The Ohio House of Representatives voted 51-38 Tuesday to approve its bill following recent modifications by the state Senate. DeWine then quickly signed the measure into law.

The bill translates to an $0.85 monthly increase in the electric bill for each Ohio residential utility customer, along with higher levels for business and industrial ratepayers. However, it also dramatically cuts fees going to energy conservation and renewable energy programs, meaning those programs will be significantly slashed, according to the Columbus Dispatch.

Along with the money for the nuclear plants, another $20 million would be directed each year to six solar projects — resulting in ratepayers proving a total of $170 million a year.

While all Ohio residents will pay the monthly rate hike that goes to FirstEnergy Solutions, the Akron-based corporation supplies 15 percent of the state’s electricity, according to the newspaper.

“This is something that needed to be done, and the legislature rose up and took care of business,” House Speaker Larry Householder (R) told the Dispatch.
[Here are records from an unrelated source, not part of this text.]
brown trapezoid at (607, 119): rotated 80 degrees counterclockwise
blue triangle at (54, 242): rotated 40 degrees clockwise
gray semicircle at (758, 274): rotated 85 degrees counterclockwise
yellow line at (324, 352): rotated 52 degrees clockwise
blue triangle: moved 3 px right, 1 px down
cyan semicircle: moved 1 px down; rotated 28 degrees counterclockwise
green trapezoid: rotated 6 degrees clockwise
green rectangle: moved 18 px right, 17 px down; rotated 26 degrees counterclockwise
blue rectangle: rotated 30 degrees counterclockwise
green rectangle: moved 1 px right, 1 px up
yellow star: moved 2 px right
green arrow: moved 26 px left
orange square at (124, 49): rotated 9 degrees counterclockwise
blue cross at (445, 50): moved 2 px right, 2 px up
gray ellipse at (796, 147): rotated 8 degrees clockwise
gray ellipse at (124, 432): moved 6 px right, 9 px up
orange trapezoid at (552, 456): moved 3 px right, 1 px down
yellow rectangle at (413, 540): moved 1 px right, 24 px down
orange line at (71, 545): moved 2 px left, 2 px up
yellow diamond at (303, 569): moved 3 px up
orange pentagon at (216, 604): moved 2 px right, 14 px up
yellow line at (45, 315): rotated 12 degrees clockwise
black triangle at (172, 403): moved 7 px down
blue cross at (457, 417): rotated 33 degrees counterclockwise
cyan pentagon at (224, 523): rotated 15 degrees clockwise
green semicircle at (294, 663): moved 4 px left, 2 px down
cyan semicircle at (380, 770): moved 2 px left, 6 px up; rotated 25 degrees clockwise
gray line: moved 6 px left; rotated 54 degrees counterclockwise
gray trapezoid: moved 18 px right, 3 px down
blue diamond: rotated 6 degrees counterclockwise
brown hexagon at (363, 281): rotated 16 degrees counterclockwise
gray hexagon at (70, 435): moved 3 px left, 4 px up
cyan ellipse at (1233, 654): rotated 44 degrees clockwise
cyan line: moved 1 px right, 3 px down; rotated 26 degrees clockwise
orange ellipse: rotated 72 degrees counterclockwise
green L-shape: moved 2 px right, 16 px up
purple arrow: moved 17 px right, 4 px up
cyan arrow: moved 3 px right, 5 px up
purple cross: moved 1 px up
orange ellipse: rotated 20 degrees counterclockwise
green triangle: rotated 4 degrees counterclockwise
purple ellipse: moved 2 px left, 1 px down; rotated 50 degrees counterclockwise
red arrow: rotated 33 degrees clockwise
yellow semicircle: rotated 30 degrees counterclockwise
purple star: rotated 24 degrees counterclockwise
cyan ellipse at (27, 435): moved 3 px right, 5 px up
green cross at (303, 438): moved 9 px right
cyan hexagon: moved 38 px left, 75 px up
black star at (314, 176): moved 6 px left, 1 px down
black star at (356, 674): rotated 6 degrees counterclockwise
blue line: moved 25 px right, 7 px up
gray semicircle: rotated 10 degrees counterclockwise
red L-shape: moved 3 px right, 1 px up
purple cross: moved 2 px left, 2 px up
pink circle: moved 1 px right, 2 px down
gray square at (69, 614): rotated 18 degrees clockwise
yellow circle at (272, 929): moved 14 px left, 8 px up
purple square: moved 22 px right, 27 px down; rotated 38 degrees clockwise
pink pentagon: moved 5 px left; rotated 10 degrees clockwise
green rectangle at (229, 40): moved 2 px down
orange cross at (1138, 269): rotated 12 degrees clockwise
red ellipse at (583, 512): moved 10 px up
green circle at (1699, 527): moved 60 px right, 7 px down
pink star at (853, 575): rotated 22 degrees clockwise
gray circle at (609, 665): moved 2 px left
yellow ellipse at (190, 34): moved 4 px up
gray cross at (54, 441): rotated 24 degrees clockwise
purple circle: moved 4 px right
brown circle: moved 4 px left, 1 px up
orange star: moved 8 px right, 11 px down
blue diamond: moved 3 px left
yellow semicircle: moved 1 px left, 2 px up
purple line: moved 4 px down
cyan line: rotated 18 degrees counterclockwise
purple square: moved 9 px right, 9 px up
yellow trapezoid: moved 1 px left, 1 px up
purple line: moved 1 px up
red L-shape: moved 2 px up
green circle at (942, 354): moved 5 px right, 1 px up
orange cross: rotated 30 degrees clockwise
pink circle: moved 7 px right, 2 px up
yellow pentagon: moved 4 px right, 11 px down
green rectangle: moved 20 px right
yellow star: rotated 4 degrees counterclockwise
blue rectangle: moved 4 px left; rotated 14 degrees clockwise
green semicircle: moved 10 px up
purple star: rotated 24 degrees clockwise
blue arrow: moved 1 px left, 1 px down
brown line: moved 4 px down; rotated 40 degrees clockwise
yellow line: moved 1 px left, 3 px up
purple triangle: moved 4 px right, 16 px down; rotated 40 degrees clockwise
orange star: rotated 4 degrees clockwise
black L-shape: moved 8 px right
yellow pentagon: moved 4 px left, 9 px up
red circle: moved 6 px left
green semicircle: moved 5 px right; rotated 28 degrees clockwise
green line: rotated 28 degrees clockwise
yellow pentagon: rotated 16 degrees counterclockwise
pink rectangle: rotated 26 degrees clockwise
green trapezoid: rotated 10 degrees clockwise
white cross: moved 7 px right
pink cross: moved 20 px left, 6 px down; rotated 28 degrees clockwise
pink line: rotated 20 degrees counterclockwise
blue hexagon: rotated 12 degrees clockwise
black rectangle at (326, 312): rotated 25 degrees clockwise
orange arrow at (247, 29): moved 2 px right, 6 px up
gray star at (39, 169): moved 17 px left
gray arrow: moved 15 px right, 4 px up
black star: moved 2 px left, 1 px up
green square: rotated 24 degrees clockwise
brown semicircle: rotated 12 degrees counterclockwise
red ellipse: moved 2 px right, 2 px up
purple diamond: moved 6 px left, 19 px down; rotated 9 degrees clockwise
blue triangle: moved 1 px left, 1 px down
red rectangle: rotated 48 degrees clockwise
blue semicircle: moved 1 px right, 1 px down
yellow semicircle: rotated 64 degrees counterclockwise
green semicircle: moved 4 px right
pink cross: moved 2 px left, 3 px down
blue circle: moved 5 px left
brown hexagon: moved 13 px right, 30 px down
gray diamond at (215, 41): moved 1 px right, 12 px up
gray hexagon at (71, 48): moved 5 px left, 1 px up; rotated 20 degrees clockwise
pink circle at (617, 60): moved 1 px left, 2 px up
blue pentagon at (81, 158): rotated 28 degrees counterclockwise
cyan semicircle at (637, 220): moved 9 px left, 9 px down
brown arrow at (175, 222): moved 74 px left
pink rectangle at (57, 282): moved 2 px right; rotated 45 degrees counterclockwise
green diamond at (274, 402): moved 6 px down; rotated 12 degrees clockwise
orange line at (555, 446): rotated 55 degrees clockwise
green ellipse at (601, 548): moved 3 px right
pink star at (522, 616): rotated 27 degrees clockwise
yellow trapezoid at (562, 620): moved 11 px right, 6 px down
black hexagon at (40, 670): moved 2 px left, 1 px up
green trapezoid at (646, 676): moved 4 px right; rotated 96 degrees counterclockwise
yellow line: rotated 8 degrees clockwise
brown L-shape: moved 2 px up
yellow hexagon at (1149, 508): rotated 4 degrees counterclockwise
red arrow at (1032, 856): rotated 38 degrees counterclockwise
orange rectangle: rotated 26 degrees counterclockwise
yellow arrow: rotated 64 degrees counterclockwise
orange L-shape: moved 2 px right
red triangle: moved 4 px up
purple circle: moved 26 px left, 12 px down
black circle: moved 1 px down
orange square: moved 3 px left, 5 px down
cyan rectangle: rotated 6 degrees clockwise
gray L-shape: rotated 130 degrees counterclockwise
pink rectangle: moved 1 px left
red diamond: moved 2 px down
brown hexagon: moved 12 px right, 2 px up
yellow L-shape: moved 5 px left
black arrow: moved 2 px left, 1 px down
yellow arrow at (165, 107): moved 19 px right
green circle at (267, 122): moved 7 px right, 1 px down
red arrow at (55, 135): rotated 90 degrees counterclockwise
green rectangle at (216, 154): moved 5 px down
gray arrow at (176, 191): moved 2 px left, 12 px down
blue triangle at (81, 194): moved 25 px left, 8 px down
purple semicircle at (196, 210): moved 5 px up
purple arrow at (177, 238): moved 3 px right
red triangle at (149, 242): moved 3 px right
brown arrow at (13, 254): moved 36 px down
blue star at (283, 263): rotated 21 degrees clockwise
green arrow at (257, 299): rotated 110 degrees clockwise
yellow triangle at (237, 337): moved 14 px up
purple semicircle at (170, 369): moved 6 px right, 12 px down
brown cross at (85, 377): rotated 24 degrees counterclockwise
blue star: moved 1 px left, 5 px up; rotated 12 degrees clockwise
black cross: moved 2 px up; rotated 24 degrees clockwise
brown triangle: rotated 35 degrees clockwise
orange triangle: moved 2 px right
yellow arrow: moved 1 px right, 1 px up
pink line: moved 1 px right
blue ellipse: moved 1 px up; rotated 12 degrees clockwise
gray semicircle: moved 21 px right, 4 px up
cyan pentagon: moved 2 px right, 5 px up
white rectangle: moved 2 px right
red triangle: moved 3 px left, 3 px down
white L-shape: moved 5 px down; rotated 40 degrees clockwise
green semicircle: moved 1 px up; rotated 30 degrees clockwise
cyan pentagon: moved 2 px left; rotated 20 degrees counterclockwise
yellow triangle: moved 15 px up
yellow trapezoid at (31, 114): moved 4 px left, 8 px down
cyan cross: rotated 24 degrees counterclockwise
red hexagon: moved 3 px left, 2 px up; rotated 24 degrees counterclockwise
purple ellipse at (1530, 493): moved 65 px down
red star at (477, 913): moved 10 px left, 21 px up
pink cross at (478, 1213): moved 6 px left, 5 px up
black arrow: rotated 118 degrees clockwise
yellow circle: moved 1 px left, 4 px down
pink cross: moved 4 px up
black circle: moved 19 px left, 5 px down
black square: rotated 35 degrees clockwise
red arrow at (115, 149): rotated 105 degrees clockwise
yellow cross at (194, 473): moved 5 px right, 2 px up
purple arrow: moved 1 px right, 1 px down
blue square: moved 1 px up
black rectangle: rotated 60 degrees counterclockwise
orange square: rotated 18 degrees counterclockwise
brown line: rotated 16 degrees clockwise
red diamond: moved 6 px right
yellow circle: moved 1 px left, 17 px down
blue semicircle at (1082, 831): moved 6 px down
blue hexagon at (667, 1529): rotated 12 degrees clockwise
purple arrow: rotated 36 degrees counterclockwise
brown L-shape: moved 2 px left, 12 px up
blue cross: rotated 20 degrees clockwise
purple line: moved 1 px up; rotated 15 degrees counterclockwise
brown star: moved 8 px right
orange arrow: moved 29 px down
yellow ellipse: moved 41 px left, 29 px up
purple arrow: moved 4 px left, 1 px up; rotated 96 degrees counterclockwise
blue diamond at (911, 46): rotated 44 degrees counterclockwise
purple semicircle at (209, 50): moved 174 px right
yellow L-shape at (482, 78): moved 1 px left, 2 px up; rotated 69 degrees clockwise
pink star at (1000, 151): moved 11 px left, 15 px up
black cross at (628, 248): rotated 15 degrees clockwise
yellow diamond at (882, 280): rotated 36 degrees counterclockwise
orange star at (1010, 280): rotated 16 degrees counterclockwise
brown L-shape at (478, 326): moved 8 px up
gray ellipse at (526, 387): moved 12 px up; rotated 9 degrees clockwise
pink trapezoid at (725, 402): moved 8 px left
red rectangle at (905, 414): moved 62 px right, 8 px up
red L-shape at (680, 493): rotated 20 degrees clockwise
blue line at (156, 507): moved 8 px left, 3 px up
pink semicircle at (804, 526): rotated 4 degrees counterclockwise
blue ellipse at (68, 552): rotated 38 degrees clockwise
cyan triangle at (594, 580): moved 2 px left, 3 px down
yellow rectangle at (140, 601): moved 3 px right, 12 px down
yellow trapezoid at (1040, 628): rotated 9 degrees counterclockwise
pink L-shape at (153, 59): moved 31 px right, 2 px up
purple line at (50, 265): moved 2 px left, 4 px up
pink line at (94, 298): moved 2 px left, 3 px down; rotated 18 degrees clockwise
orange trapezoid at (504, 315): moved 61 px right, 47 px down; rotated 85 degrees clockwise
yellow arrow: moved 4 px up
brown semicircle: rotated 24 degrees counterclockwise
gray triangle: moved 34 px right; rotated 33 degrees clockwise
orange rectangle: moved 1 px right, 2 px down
Trish Demeter, chief of staff for the Ohio Environmental Council, told the newspaper: “House Bill 6 is still a very bad bill that puts Ohio on the wrong track,”

The natural gas industry, a new group called Ohioans Against Corporate Bailouts, and an Ohio utilities watchdog group Clean Energy Future are considering trying to overturn the legislation next year with a statewide referendum.

Four utilities that benefited from the bailout bill donated at least $320,000 to the campaign war chests of state lawmakers who backed  the legislation, according to the Energy and Policy Institute, a watchdog organization that advocates for renewable energy. That included $188,000 from FES. The rest came from American Electric Power, Dayton Power & Light, and Duke Energy — all which have coal-fired power plants helped by the bill, according to the institute.

The two reactors of FES’ Beaver Valley Power Station in Shippingport, Pa., are still on schedule to close by May 2021 and October 2021. The Pennsylvania legislature was unable to get a financial package for FES beyond the committee stage in legislative session that ended a few months ago.

The company’s appeals for help from the federal government have gone nowhere in the past 15 months.

FirstEnergy Solutions and several corporate siblings filed for federal bankruptcy protection on March 31, 2018 — days after the company announced that its four power reactors in Ohio and Pennsylvania — plus its coal-fired power plants elsewhere — would be shut down because they cannot economically compete with power generated by natural gas.